Nicht Zögern – ein programmatischer Appell zum Auftakt
„Zögern heißt Scheitern“, mit diesem programmatischen Titel zur Nutzung von KI zur Stärkung der äußeren Sicherheit wurden die Verantwortlichen für die innere Sicherheit – die Polizei – zum Auftakt mit einem Vortrag von Kim Borr, einem Offizier der Bundeswehr, konfrontiert. Engagiert zeigte er auf, wie wichtig es ist, für die Abwehr von Gefahren für unsere Sicherheit auch innovative Wege mit KI auszuprobieren und dabei – entgegen einer oftmals sehr langatmigen Behördenmentalität - kalkulierte Risiken in Kauf zu nehmen. Borr arbeitet als Ausbildungsverantwortlicher im Cyberinformationsraum der Bundeswehr im Großraum München und erläuterte, wie KI in der beruflichen Bildung in einem sehr speziellen Aufgabenfeld eingesetzt wird.
KI und Fake News
Gefahren von KI aufzuzeigen, ist bei der Förderung der Medienkompetenz in der Bildungsarbeit, ein weiteres wichtiges Thema, wie der Bildungswissenschaftler Dr. Christian Scheibenzuber von der Ludwig-Maximilian-Universität München aufzeigte. Problematisch sind insbesondere sogenannte Echokammern in den sozialen Medien, in denen sich Meinungsäußerungen hochschaukeln können und immer radikaler werden, außerdem KI-generierte Bilder und Videos, die täuschend echt wirken und von den Social-Media-Plattformen nicht reguliert werden. Scheibenzuber rief deshalb zu Faktenchecks auf und zum sogenannten Lateral Reading, bei dem Quellen und Autoren überprüft werden. Ebenso zeigte er Lernprogramme, mit denen auf spielerische Weise ein Bewusstsein für Fake News geschärft wird.
Metaversum
Wie Polizeiarbeit mit KI in anderen Ländern aussieht, zeigte Anojen Kanagasingam vom Schweizerischen Polizeiinstitut in Neuchâtel, wo die polizeiliche Fortbildung mehrsprachig für alle Kantone koordiniert wird, sowie Daniel Steinlandt von der Polizei in Hamburg, der als Quereinsteiger aus der IT-Industrie innovative Impulse geben kann. Er forderte dazu auf, neue und innovative Weg zu beschreiten.
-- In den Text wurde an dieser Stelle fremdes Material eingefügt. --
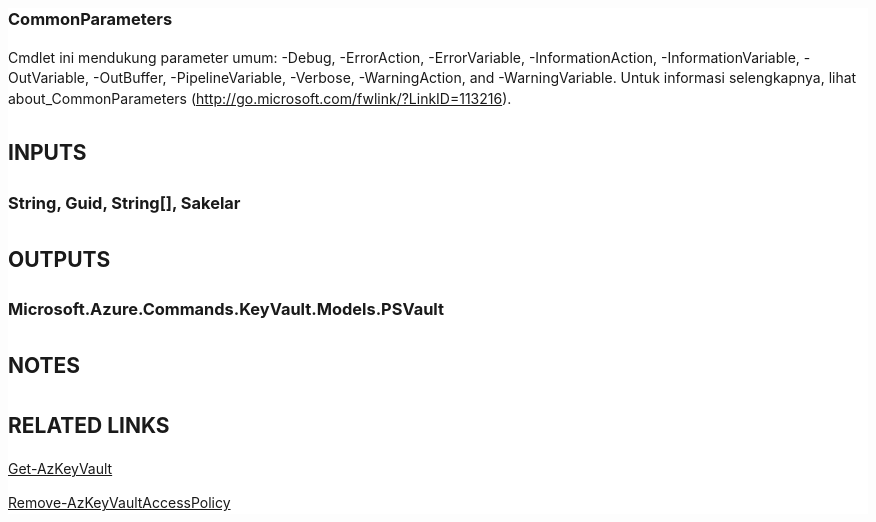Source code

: ### CommonParameters
Cmdlet ini mendukung parameter umum: -Debug, -ErrorAction, -ErrorVariable, -InformationAction, -InformationVariable, -OutVariable, -OutBuffer, -PipelineVariable, -Verbose, -WarningAction, and -WarningVariable. Untuk informasi selengkapnya, lihat about_CommonParameters (http://go.microsoft.com/fwlink/?LinkID=113216).

## INPUTS

### String, Guid, String[], Sakelar

## OUTPUTS

### Microsoft.Azure.Commands.KeyVault.Models.PSVault

## NOTES

## RELATED LINKS

[Get-AzKeyVault](./Get-AzKeyVault.md)

[Remove-AzKeyVaultAccessPolicy](./Remove-AzKeyVaultAccessPolicy.md)


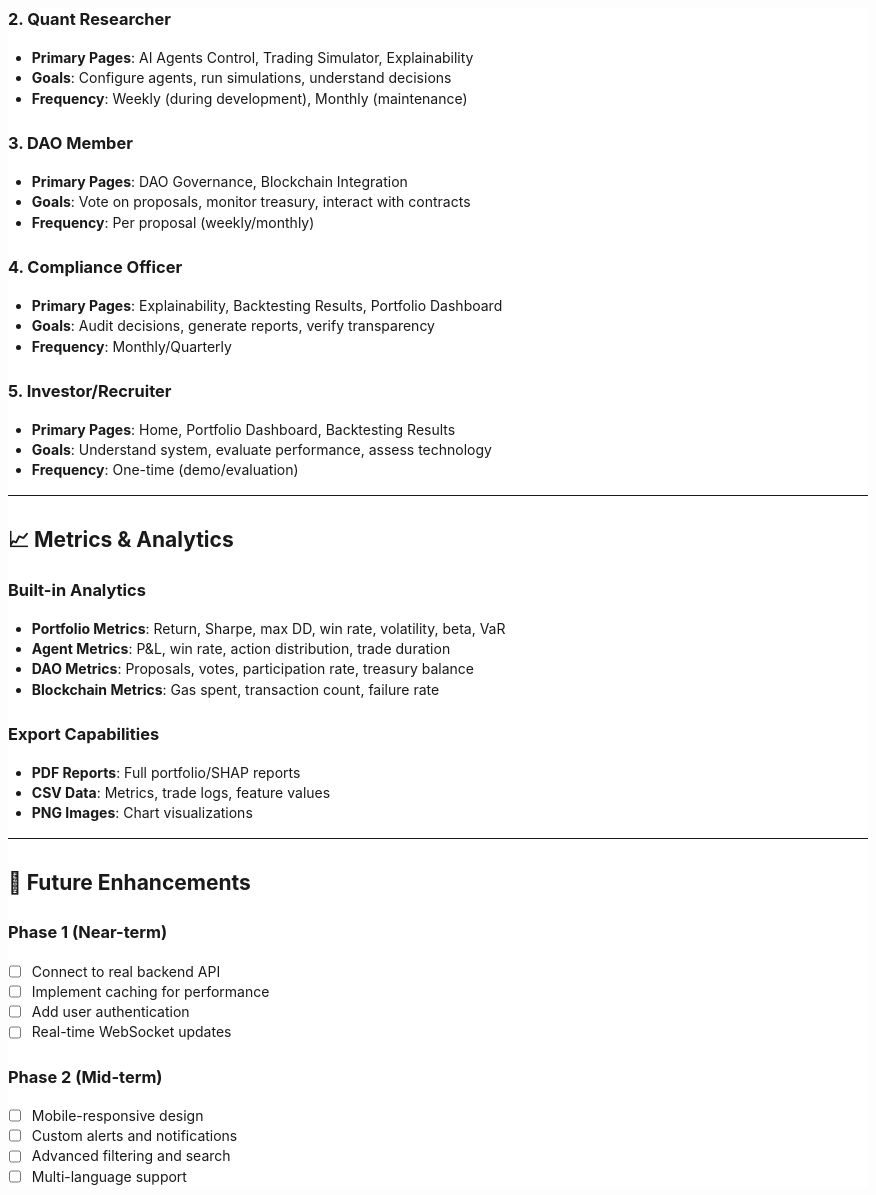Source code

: ### 2. **Quant Researcher**
- **Primary Pages**: AI Agents Control, Trading Simulator, Explainability
- **Goals**: Configure agents, run simulations, understand decisions
- **Frequency**: Weekly (during development), Monthly (maintenance)

### 3. **DAO Member**
- **Primary Pages**: DAO Governance, Blockchain Integration
- **Goals**: Vote on proposals, monitor treasury, interact with contracts
- **Frequency**: Per proposal (weekly/monthly)

### 4. **Compliance Officer**
- **Primary Pages**: Explainability, Backtesting Results, Portfolio Dashboard
- **Goals**: Audit decisions, generate reports, verify transparency
- **Frequency**: Monthly/Quarterly

### 5. **Investor/Recruiter**
- **Primary Pages**: Home, Portfolio Dashboard, Backtesting Results
- **Goals**: Understand system, evaluate performance, assess technology
- **Frequency**: One-time (demo/evaluation)

---

## 📈 Metrics & Analytics

### Built-in Analytics
- **Portfolio Metrics**: Return, Sharpe, max DD, win rate, volatility, beta, VaR
- **Agent Metrics**: P&L, win rate, action distribution, trade duration
- **DAO Metrics**: Proposals, votes, participation rate, treasury balance
- **Blockchain Metrics**: Gas spent, transaction count, failure rate

### Export Capabilities
- **PDF Reports**: Full portfolio/SHAP reports
- **CSV Data**: Metrics, trade logs, feature values
- **PNG Images**: Chart visualizations

---

## 🔮 Future Enhancements

### Phase 1 (Near-term)
- [ ] Connect to real backend API
- [ ] Implement caching for performance
- [ ] Add user authentication
- [ ] Real-time WebSocket updates

### Phase 2 (Mid-term)
- [ ] Mobile-responsive design
- [ ] Custom alerts and notifications
- [ ] Advanced filtering and search
- [ ] Multi-language support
Wenn eine Behörde ausschließlich von Bedenken und möglichen Risiken geleitet wäre, könnte in Zukunft die technologische Kluft zwischen Kriminellen und Polizei immer größer werden, dabei müsse in der Aus- und Fortbildung der Polizei frühzeitig und intensiv auf die Möglichkeiten und Grenzen von KI vorbereitet werden, so Steinlandt. Ein strategisches Ziel, dessen Umsetzung auch von Gerd Enkling, dem Ausbildungsleiter der Bayerischen Bereitschaftspolizei nachdrücklich eingefordert wurde.
Magie der KI
Die auch bei der Polizei schwieriger werdende Nachwuchsgewinnung macht es erforderlich, sich auf die besonderen Bedürfnisse der sogenannten Generation Z einzustellen. Dabei ist von einer verkürzten Aufmerksamkeitsspanne durch intensive Mediennutzung beim Lernen auszugehen. Wie spielerische Lernformen, Gamification, die Nachhaltigkeit des Lernens verbessern können, zeigte dabei Dr. Julia Deckert-Schleithoff durch motivierende Beispiele aus ihrer Unterrichtstätigkeit an der Polizeischule in Sulzbach-Rosenberg. Digitale Lernspiele werden aufgrund ihrer Erfahrungen, beginnend mit der Online-Unterrichtung während der Corona-Lockdowns von den Auszubildenden bereitwillig angenommen, so sie denn gezielt und nicht im Übermaß eingesetzt werden. Fulminanter Höhepunkt der internationalen Tagung war ein Impulsvortrag „KI-Magie“ von Kilian Hein, einem Amerikanisten und Firmencoach aus Augsburg, der die Zuhörer auf eindrückliche Weise auf „Menschliche Aufmerksamkeit als die Ressource der Gegenwart“ einstimmte.